Revision comparison data
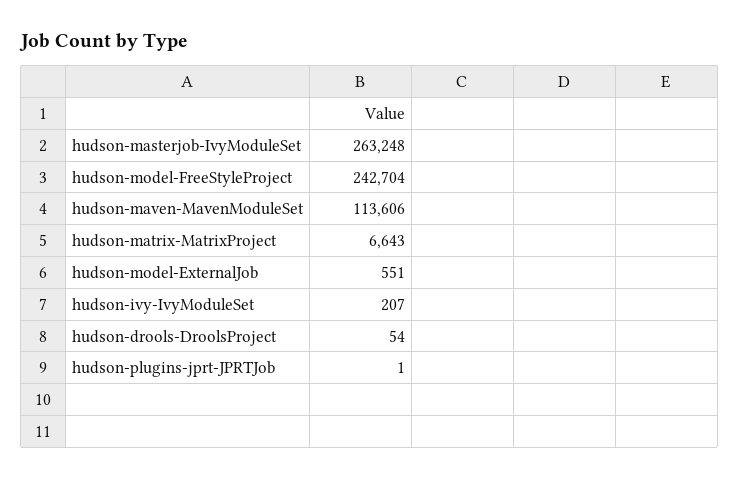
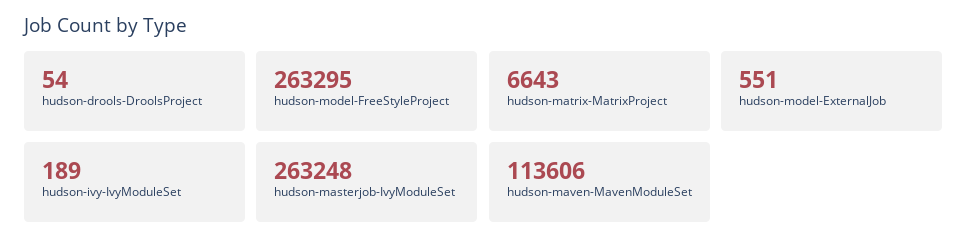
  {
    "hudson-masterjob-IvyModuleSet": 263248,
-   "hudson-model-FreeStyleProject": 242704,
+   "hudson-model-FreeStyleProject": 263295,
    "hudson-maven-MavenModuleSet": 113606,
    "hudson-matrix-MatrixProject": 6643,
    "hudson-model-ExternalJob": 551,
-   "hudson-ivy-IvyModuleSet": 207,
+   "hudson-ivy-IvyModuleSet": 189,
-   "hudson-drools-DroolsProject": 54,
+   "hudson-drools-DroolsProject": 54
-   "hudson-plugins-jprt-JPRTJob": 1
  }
---
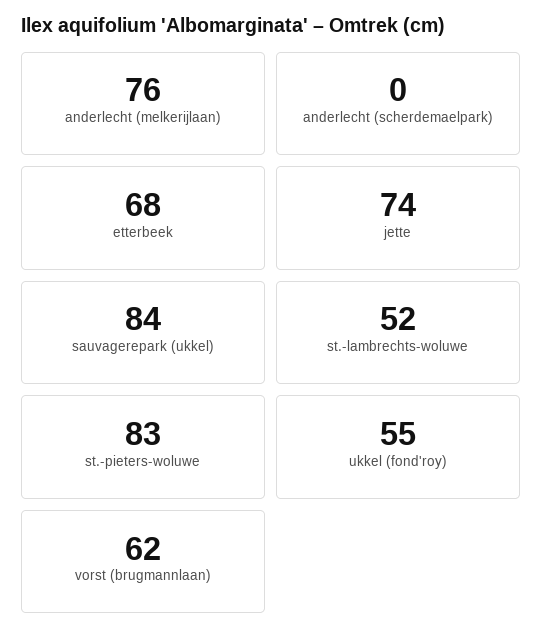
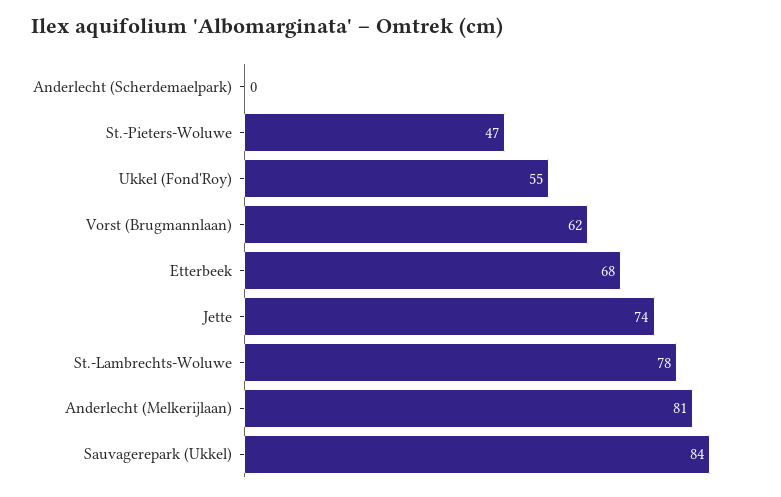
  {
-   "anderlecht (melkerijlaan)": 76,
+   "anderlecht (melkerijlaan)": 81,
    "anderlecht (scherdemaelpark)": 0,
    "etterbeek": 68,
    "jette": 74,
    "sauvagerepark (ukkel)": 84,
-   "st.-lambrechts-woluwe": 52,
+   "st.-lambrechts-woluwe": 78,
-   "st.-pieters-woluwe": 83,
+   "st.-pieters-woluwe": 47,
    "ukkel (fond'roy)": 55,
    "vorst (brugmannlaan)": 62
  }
--
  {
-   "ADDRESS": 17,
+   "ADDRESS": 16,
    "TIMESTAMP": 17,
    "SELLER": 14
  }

## What is needed
Wherever a line above contains the string "model", copy that line.

## Your solution
-   "hudson-model-FreeStyleProject": 242704,
+   "hudson-model-FreeStyleProject": 263295,
    "hudson-model-ExternalJob": 551,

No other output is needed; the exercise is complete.